More than a dozen Jewish social media influencers and celebrities spoke to TikTok executives, in a sometimes passionate and emotional 90-minute video call concerning the app’s failure to put a lid on antisemitic hate posts.
Celebrities, including Debra Messing, Sacha Baron Cohen and Amy Schumer told the executives—headed by Adam Presser, TikTok’s head of operation and Seth Melnick, its global head of user operations—that the platform was not doing enough to stem a tide of hate that had made it “not safe for Jewish users,” according to an open letter signed by Schumer, Messing and other Jewish celebrities and influencers.
Comments such as “Hitler was right” or “I hope you end up like Anne Frank” were permitted to remain as comments under videos posted by Jewish users.
Miriam Ezagui—a Jewish TikTok influencer with 1.9 million followers—said that editing tools on the site were being used—with no accountability—to twist her words on a video, resulting in a stream of hate messages.
One dog whistle used to promote hate is the slogan “from the river to the sea” which has been characterized as antisemitic by the Anti-Defamation League (ADL) as a call for the eradication of Israel.
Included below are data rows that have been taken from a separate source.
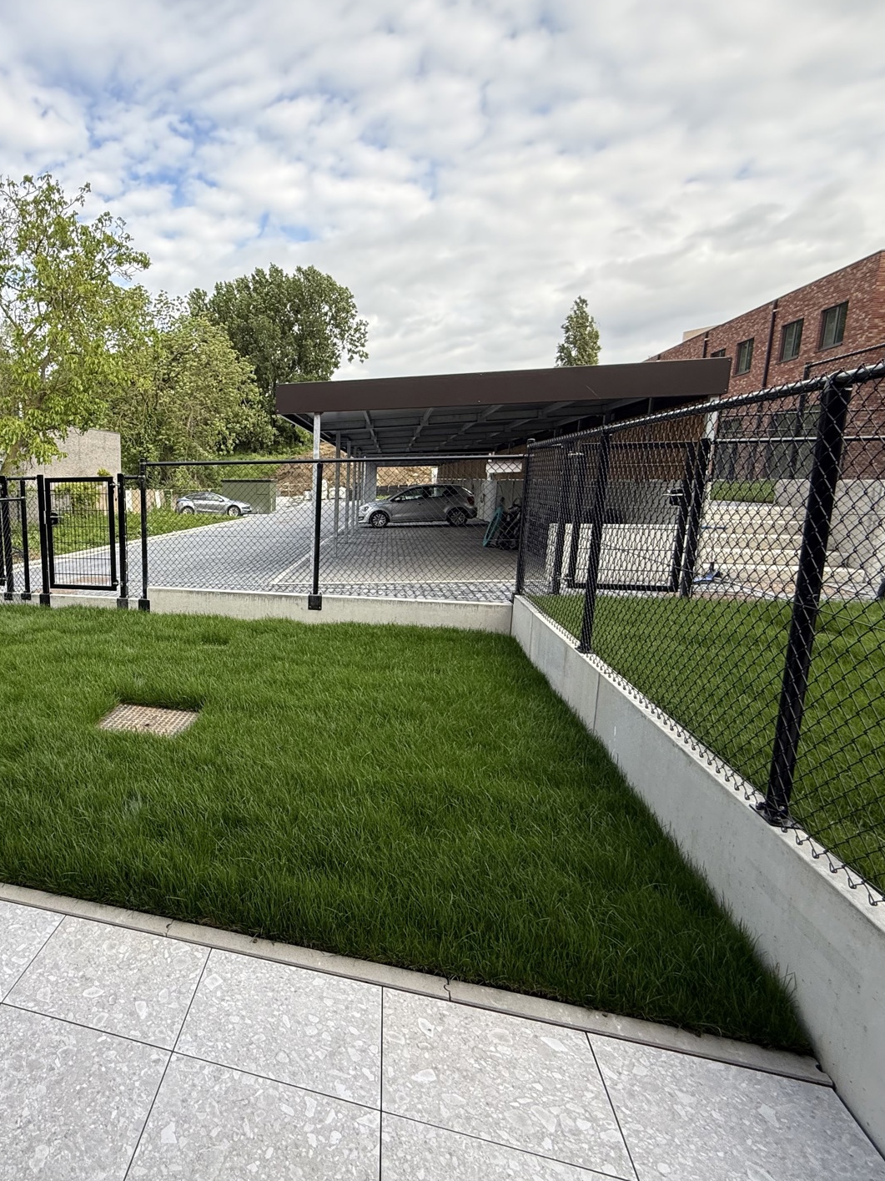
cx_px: 179
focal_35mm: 19
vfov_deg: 84.7
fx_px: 648
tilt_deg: -9.4
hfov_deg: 62.9
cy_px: 593
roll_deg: +0.9
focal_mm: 2.22
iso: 64
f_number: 2.2
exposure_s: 1/344
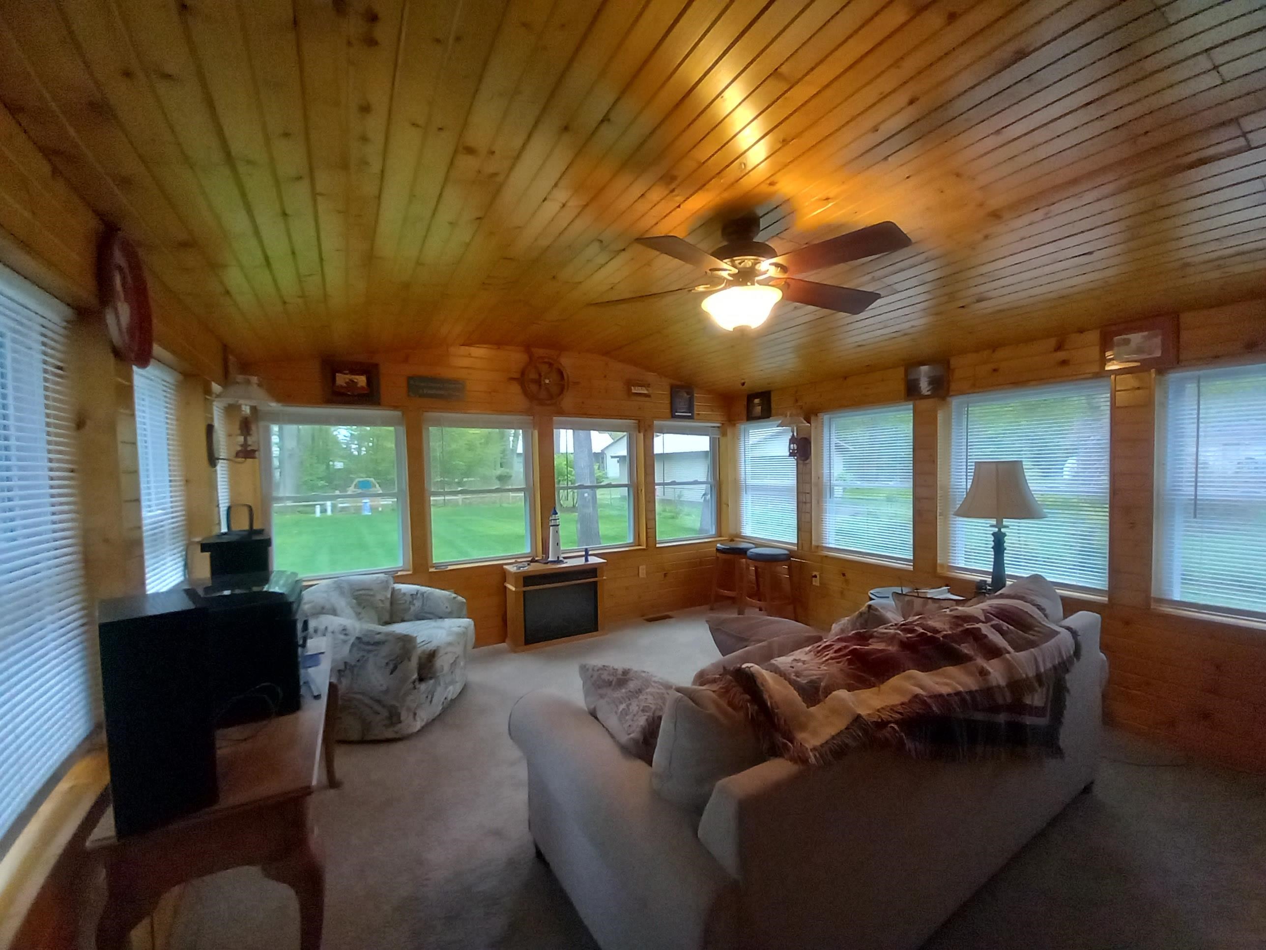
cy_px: 475
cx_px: 633
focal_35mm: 13
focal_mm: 1.13
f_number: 2.2
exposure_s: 1/30
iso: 200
The phrase has appeared as responses and messages to Jewish TikTok users, no matter what they post.
Presser, in the app’s defense said the phrase was a matter of interpretation. “Where it is clear exactly what they mean—‘kill the Jews, eradicate the state of Israel’—that content is violative and we take it down,” he told the group. “Our approach up until October 7, continuing to today, has been that for instances where people use the phrase where it’s not clear, where someone is just using it casually, then that has been considered acceptable speech.”
Reacting to Presser’s use of the word, “casually,” Ms. Messing urged him to change his attitude. “It is much more responsible to bar it at this juncture than to say, ‘Oh, well, some people, they use it in a different way than it actually was created to mean,’” she said. “I understand that you are in a very, very difficult and complicated place, but you also are the main platform for the dissemination of Jew hate.”
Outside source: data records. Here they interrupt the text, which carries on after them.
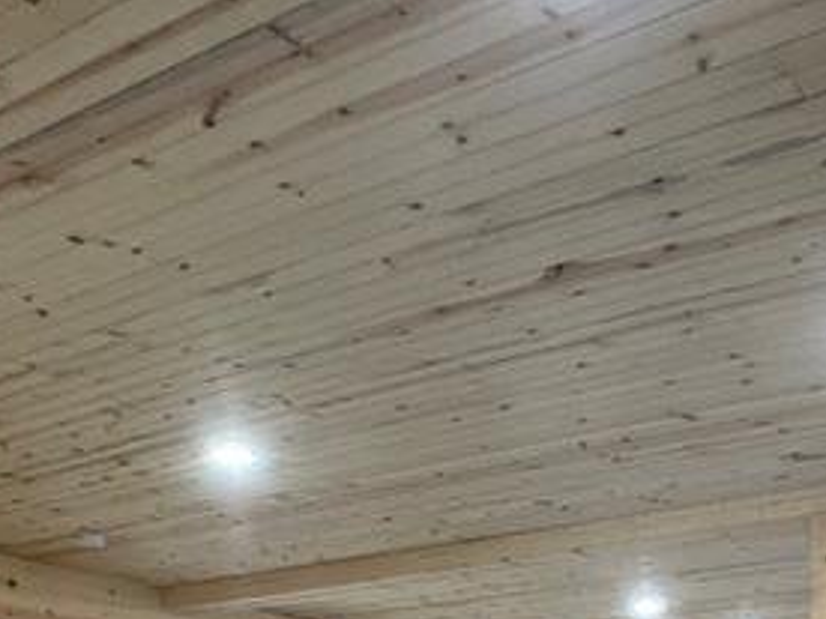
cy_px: 757
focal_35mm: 52
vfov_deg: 25.1
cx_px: 539
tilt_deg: +3.4
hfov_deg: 36.5
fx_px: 1241
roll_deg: -0.7
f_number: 2.2
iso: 320
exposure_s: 1/60
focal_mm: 2.22
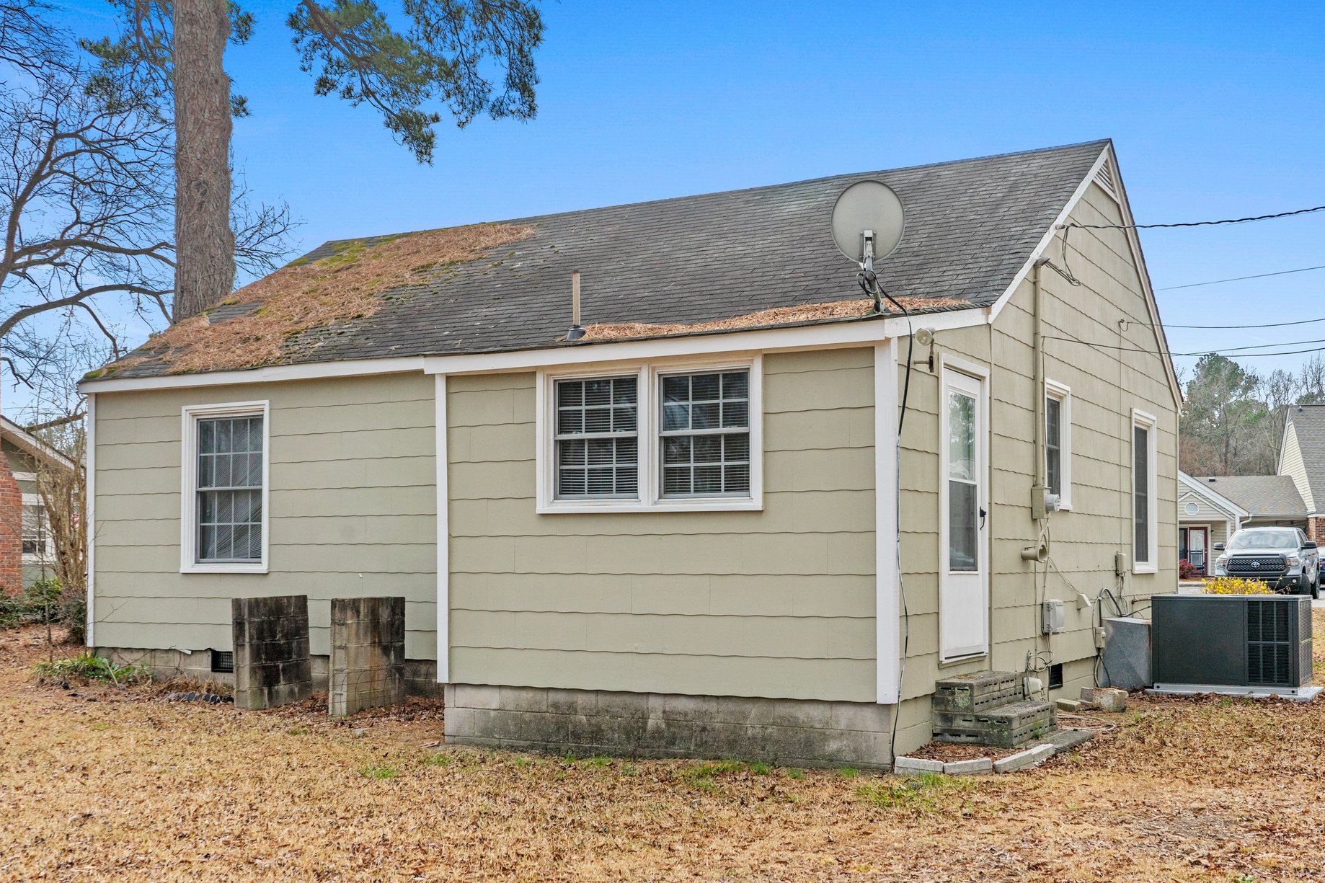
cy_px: 472
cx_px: 648
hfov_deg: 49.6
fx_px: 1435
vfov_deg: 34.2
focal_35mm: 39
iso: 125
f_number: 8
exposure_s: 1/1000
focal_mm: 35
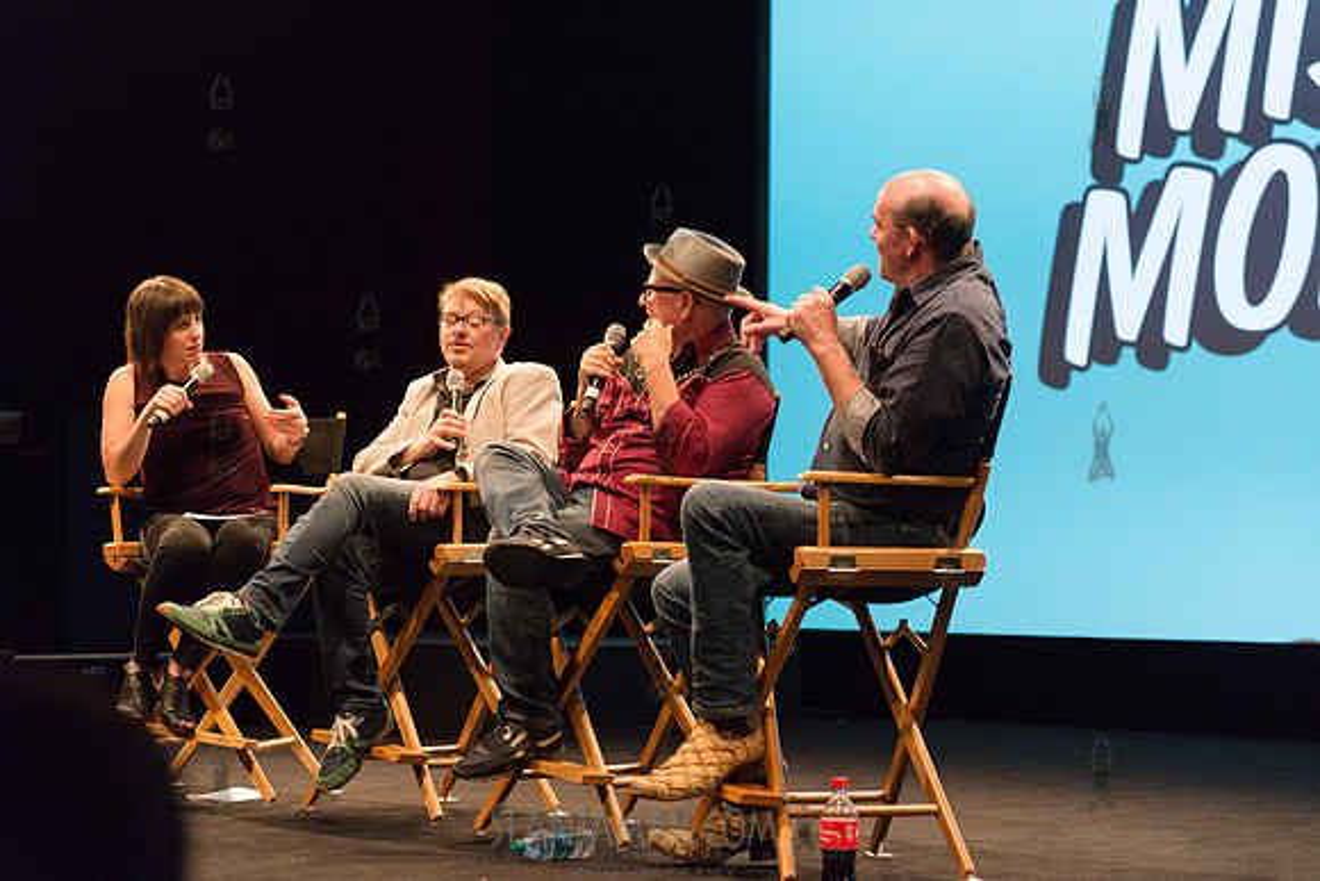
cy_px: 440
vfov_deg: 19.5
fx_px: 2567
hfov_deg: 28.8
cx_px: 660
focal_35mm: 70
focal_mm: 70
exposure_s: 1/200
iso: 4000
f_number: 3.2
Several creators complained of being unable to get help from TikTok, one saying that it took the platform three to five days to respond when she reported harassment.
After the October 7 Hamas attacks hate speech soared on social media. According to the ADL, antisemitic content spiked more than 919 percent on X and 28 percent on Facebook. TikTok in particular has been in the spotlight. Several lawmakers have recommenced calls to ban the platform—which is owned by the Chinese company ByteDance—suspecting that Beijing may be influencing what content is promoted through its algorithms to its 150 million American users.
Of the algorithm, Sacha Baron Cohen told Presser, who is Jewish, that the TikTok could “flip a switch” to curb the antisemitic hate, adding, “Shame on you.”
“What is happening at TikTok is it is creating the biggest antisemitic movement since the Nazis,” Cohen said. “If you think back to Oct. 7, the reason why Hamas were able to behead young people and rape women was they were fed images from when they were small kids that led them to hate,” He accused TikTok of doing the same by allowing violent images and falsehoods on their platform.
“Obviously a lot of what Sacha says, there’s truth to that,” Mr. Presser responded, acknowledging that social media companies need to take more action. He later said there was no “magic button” to address all the concerns raised.
The letter earlier sent and signed by a host of Jewish celebrities and influencers called for TikTok to moderate fairly, upgrade its safety tools, prioritize factual and objective material in times of heightened tension and crisis, and to respond promptly to physical threats.
“Simply put, TikTok lacks critical safety features to protect Jewish content creators and the broader Jewish TikTok community, leaving us in digital and physical danger,” the letter says. “This hate and vitriol is not rare, spontaneous or unexpected. Sadly, rampant antisemitism is a common problem that TikTok has failed to address for far too long.”
Presser and Melnick said that, while initially there were content managers for each creator, as the company mushroomed it became more difficult to maintain that balance. Presser said that TikTok is trying to reorganize to get more support for their larger accounts.
“To hear that this place, this platform, this community that has brought you so much joy and helps each of you as individuals is becoming a place that feels like somewhere that you’re not sure you want to spend time on, I mean, that’s devastating,” he said.